After months of vocal opposition from both the disability sector and the community, the federal government has decided not to proceed with NDIS independent assessments.
Currently, treating medical professionals known to participants provide the reports that determine their NDIS eligibility and funding. Under the proposed plan, allied health professionals unknown to a participant would have assessed their eligibility and disability support needs.
A pilot study found participants, their families and carers had significant concerns with independent assessments. These include a lack of understanding of support needs by assessors. Some also reported that the process was invasive, inappropriate and stressful.
Minister apologises for the stress caused.
The NDIS Minister Linda Reynolds confirmed that the government would not push ahead with the proposal.
“I can absolutely confirm we agreed with the Independent Advisory Council’s recommendation that the independent assessments in their current form will not proceed,” Minister Reynolds told the ABC.
“I am very sorry that some of our most vulnerable felt concerned. I heard that concern loudly and clearly,” she said.
What happens now?
It’s back to the drawing board. The federal and state governments will now work together to develop a new method to establish a fair and equitable way of accessing the NDIS.

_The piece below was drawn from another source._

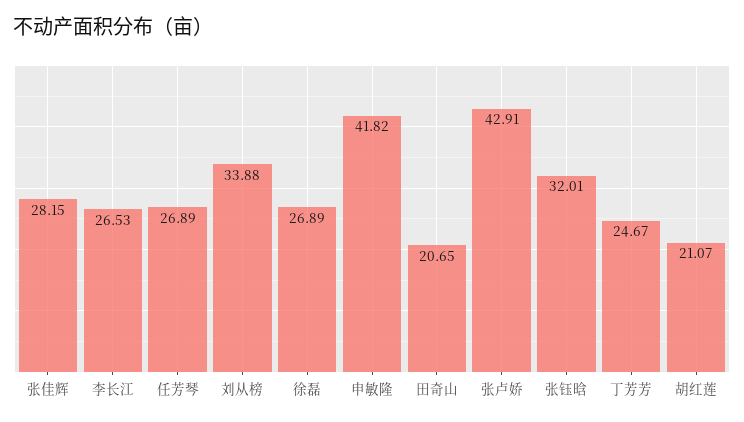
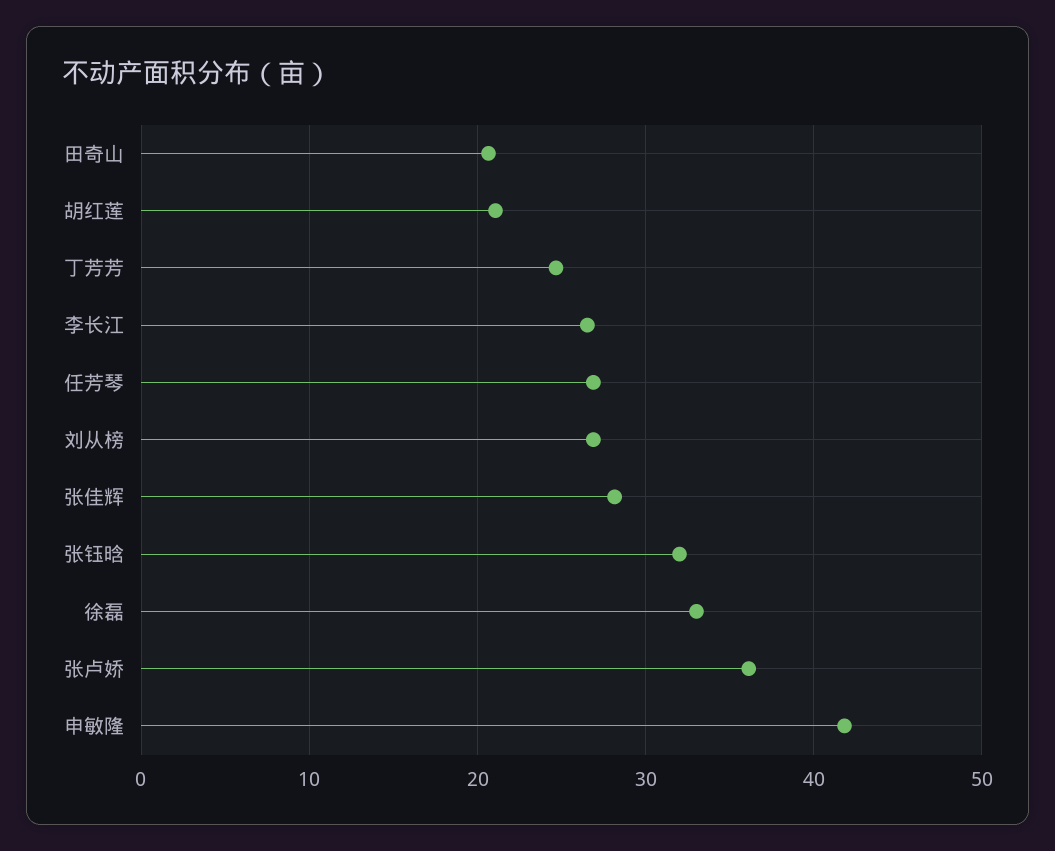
刘从榜: 33.88 -> 27
徐磊: 26.89 -> 33
张卢娇: 42.91 -> 36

“We’ve agreed to work together in a way that hears more clearly the voices of those with lived experience of disability that is based on the principles of equity and fairness,” Minister Reynolds said.
Participant Service Guarantee to proceed.
Other proposed changes to the NDIS Act are expected to go ahead later this year as planned, including formalising the Participant Service Guarantee, changes associated with Tune Review recommendations and measures to address fraud.